*Task brief*
Filter the records below for the word "Layer". Keep each line that has it.

--- Listed records Enclosed Below ---

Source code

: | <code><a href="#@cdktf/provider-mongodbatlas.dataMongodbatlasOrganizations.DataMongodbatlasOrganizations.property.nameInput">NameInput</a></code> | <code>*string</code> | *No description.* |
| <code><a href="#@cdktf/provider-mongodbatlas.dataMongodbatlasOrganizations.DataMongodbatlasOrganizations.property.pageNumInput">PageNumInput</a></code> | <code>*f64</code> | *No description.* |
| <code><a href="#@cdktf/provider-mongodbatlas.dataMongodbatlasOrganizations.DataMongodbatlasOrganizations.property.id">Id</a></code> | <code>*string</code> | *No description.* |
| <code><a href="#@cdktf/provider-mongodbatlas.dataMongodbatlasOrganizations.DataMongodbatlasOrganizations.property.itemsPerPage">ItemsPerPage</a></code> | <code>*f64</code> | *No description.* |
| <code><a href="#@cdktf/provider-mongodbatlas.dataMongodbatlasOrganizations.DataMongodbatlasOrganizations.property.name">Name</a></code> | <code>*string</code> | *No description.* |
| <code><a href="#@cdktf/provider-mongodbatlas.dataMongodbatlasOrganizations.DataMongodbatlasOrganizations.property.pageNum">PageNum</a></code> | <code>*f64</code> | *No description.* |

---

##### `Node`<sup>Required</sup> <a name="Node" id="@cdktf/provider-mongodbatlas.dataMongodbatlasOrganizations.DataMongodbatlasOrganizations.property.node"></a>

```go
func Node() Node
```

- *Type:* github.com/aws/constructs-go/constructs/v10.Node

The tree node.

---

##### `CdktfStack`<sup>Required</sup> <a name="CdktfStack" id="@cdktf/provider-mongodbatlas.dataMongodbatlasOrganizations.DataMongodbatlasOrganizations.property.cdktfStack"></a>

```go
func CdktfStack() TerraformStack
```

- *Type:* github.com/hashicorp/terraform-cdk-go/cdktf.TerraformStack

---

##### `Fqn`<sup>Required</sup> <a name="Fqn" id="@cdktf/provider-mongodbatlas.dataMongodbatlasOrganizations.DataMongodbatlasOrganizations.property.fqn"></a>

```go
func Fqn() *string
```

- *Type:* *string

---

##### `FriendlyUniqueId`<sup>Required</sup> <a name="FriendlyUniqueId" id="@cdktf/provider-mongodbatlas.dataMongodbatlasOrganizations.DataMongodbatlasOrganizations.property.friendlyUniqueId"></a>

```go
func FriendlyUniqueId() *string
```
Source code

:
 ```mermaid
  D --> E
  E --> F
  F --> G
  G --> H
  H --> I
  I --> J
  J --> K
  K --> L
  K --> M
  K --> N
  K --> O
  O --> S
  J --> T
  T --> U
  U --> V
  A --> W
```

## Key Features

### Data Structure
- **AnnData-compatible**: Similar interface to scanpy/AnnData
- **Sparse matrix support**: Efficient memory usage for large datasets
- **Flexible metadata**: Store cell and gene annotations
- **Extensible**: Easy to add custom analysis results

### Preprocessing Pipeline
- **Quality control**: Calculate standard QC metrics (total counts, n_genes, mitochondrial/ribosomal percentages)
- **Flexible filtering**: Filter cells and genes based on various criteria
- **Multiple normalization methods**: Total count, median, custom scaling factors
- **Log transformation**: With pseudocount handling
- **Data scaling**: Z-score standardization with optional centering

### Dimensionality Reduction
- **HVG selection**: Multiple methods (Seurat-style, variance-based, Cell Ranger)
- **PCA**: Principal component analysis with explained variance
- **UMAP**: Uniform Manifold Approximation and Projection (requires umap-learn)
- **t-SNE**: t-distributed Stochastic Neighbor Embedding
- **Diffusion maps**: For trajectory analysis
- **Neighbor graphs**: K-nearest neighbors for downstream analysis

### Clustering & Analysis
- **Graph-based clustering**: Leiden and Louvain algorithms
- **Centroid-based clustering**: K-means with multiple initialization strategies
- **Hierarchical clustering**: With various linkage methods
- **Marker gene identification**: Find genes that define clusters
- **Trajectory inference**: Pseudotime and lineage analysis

--- End of Enclosed Listed records ---
--- Listed records Enclosed Below ---

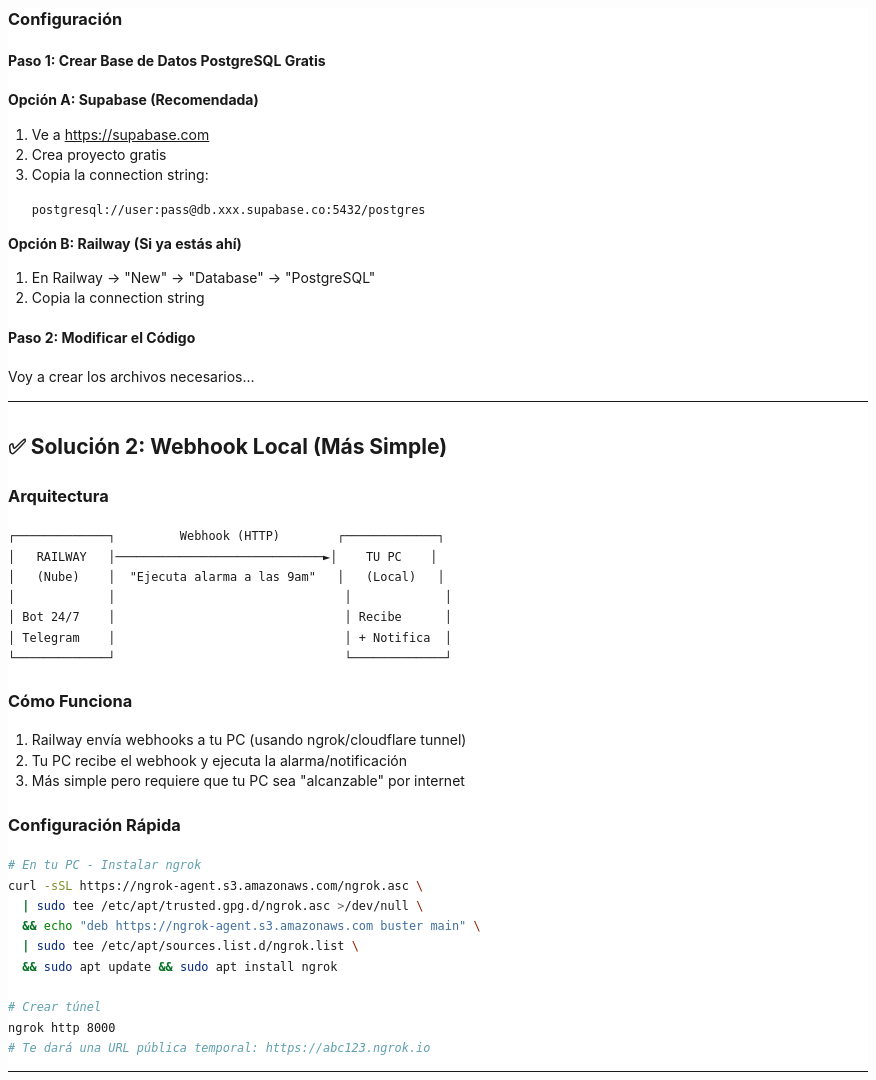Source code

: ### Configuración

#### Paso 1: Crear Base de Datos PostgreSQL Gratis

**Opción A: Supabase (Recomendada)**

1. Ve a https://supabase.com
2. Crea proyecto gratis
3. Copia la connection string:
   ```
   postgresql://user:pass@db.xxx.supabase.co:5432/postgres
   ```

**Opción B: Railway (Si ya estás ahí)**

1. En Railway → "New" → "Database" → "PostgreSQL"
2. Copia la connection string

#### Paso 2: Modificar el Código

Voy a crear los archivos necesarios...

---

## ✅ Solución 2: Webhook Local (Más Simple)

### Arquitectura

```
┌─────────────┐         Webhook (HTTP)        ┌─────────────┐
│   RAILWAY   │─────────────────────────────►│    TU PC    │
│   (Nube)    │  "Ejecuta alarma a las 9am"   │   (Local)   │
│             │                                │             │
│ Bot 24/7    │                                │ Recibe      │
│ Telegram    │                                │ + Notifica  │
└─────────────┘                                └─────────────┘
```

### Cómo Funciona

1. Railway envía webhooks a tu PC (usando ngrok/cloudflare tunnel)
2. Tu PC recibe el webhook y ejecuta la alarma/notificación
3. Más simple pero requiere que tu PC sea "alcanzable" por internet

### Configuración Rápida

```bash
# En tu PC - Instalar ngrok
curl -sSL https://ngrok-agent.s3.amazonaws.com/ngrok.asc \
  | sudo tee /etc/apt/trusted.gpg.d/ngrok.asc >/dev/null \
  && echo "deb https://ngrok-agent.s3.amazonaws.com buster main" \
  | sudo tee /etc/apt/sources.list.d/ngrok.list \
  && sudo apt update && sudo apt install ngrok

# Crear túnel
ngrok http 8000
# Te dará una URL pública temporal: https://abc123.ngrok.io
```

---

--- End of Enclosed Listed records ---
--- Listed records Enclosed Below ---

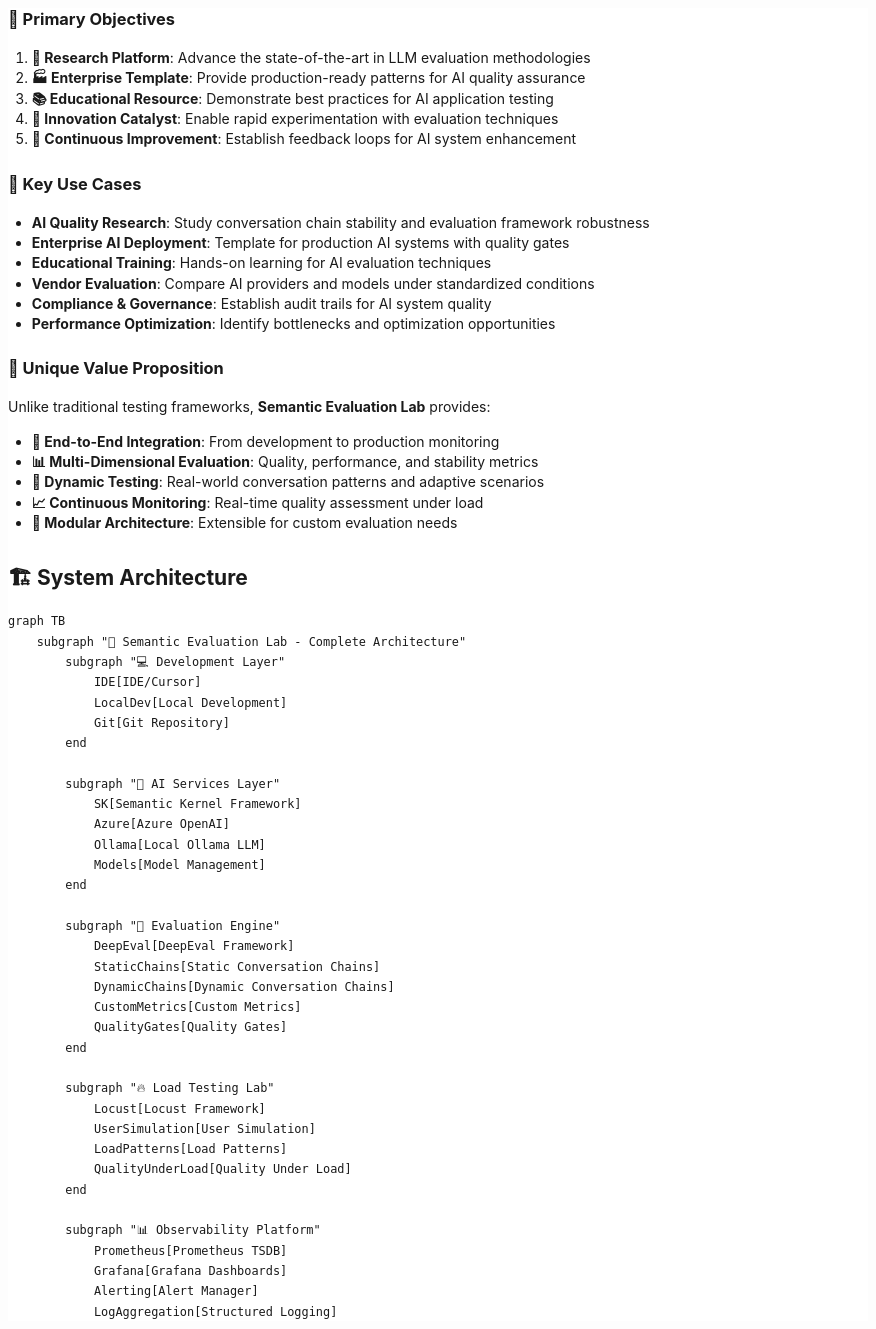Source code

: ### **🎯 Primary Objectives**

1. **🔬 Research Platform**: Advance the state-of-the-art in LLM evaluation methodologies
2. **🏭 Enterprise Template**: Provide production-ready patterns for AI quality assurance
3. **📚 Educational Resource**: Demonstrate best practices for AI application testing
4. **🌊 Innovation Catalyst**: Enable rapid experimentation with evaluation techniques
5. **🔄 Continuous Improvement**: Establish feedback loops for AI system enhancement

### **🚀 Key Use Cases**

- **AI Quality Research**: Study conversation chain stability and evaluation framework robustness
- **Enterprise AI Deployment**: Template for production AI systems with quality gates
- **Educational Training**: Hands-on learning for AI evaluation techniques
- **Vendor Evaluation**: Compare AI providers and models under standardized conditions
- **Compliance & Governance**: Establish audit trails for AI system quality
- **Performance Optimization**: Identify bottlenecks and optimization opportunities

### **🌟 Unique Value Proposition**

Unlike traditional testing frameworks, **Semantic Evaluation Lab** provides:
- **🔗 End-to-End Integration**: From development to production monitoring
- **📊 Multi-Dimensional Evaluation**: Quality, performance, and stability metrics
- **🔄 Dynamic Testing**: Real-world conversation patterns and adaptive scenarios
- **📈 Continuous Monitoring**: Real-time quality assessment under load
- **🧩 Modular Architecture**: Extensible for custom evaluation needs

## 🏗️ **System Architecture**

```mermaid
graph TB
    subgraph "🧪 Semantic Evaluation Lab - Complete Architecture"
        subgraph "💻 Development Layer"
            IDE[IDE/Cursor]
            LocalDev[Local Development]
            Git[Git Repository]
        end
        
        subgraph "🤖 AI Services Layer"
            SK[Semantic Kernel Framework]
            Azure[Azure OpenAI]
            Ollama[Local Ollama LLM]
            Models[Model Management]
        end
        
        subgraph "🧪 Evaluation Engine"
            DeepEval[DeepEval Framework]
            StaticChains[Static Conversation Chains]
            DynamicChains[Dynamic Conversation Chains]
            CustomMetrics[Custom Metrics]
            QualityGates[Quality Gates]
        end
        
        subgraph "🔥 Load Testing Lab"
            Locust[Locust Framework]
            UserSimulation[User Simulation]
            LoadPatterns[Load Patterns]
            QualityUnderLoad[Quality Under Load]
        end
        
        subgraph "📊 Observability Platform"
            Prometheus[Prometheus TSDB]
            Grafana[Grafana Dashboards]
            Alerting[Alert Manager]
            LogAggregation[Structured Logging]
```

--- End of Enclosed Listed records ---

*Response to this task*
        subgraph "💻 Development Layer"
        subgraph "🤖 AI Services Layer"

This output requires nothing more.